The Eighth Symphony, which begins disc two, unfortunately does not begin together (the first violins enter a fraction early), which detracts from the F-Major blaze of light. But the movement does have great energy, and the themes are well contrasted. Some of the staccatos really are staccatissimo, which gives an edge to the reading. The second movement is less successful interpretatively, as if there’s one place not to swoop with the strings, it’s here; and it requires total precision, which again is not the case. However, the third movement is lovely and contains a sterling example of the clarity that can be gleaned from historical recordings these days: listen to the presence of the staccato lower strings against the two horns in the Trio, then reread the recording date. It really is jaw-droppingly good. In direct contrast to the opening movement, the finale opens wonderfully together. It seems churlish to complain about a dry acoustic given the date, and it is clear that even that has been ameliorated by the good people at Pristine.

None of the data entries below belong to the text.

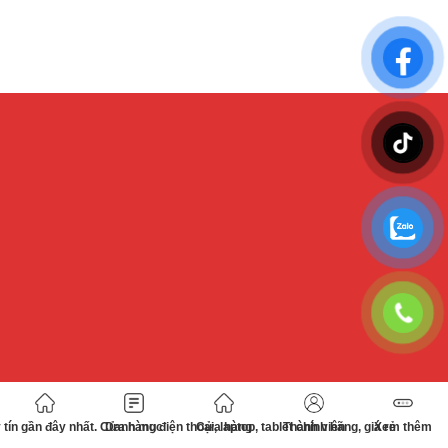
tín gần đây nhất. Cửa hàng điện thoại, laptop, tablet chính hãng, giá rẻ
Danh mục
Cửa hàng
Thành viên
Xem thêm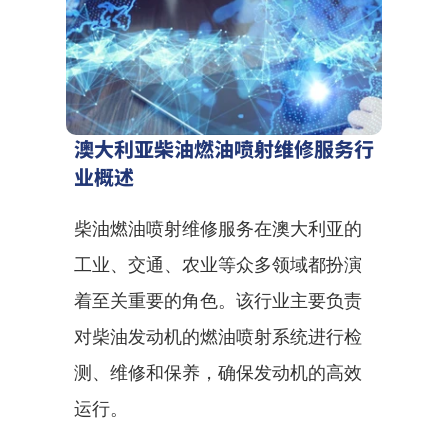
澳大利亚柴油燃油喷射维修服务行
业概述
柴油燃油喷射维修服务在澳大利亚的
工业、交通、农业等众多领域都扮演
着至关重要的角色。该行业主要负责
对柴油发动机的燃油喷射系统进行检
测、维修和保养，确保发动机的高效
运行。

Separating the two symphonies on disc two is a Leonore 3, again with an opening chord that can best be described as haphazard of attack. Yet the opening diminuendo is well done, and the lower strings are very carefully balanced at lower dynamics. Later, not only is there virtually no colouring to upper registers, but the string definition and attack in the ascent that prefaces the dramatic stroke of the solo trumpet fanfare is remarkably caught.

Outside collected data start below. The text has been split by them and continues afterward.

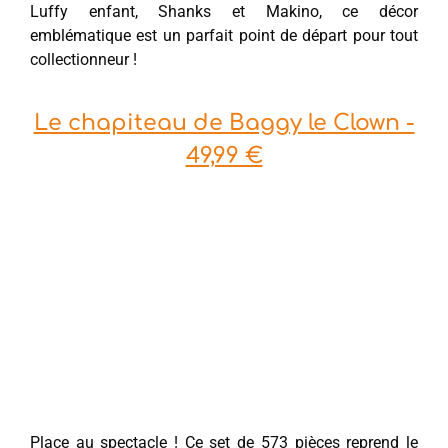
Luffy enfant, Shanks et Makino, ce décor
emblématique est un parfait point de départ pour tout
collectionneur !
Le chapiteau de Baggy le Clown -
49,99 €
Place au spectacle ! Ce set de 573 pièces reprend le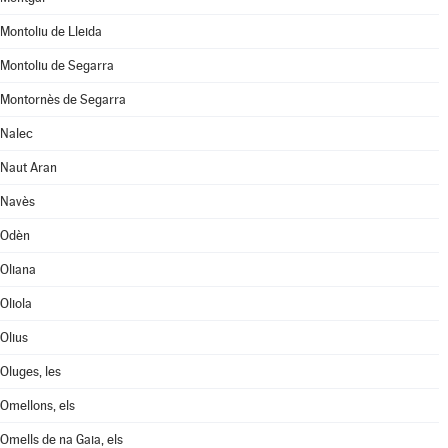
Montoliu de Lleida
Montoliu de Segarra
Montornès de Segarra
Nalec
Naut Aran
Navès
Odèn
Oliana
Oliola
Olius
Oluges, les
Omellons, els
Omells de na Gaia, els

Finally, the Fifth Symphony. One again, openings really are not Schalk’s thing, but once underway there is a pent-up energy to the reading that means that, while not blisteringly hot, certainly keeps it on the simmer throughout the lyrical sections. There is an element of uncertainty to the horn answers at around 4:14, but one accepts that as part of the performance standards of the time, perhaps. In compensation, the brief oboe cadenza is simply beautiful. The slow movement is the jewel of the performance, flowing and assured, with plenty of beautiful detail. It is puzzling as to why the horns seem so muffled and recessed in the Scherzo; but again there is a balancing factor in the clarity of the double-bass scamperings. What quite happens at the opening to the finale after an excellent preparation I remain unsure, but it is messy. No repeat, but more significantly even the coda lacks electricity.
There is no doubting the value of this issue in not only presenting a valuable historical document, but in presenting that in sound that is simply astonishing.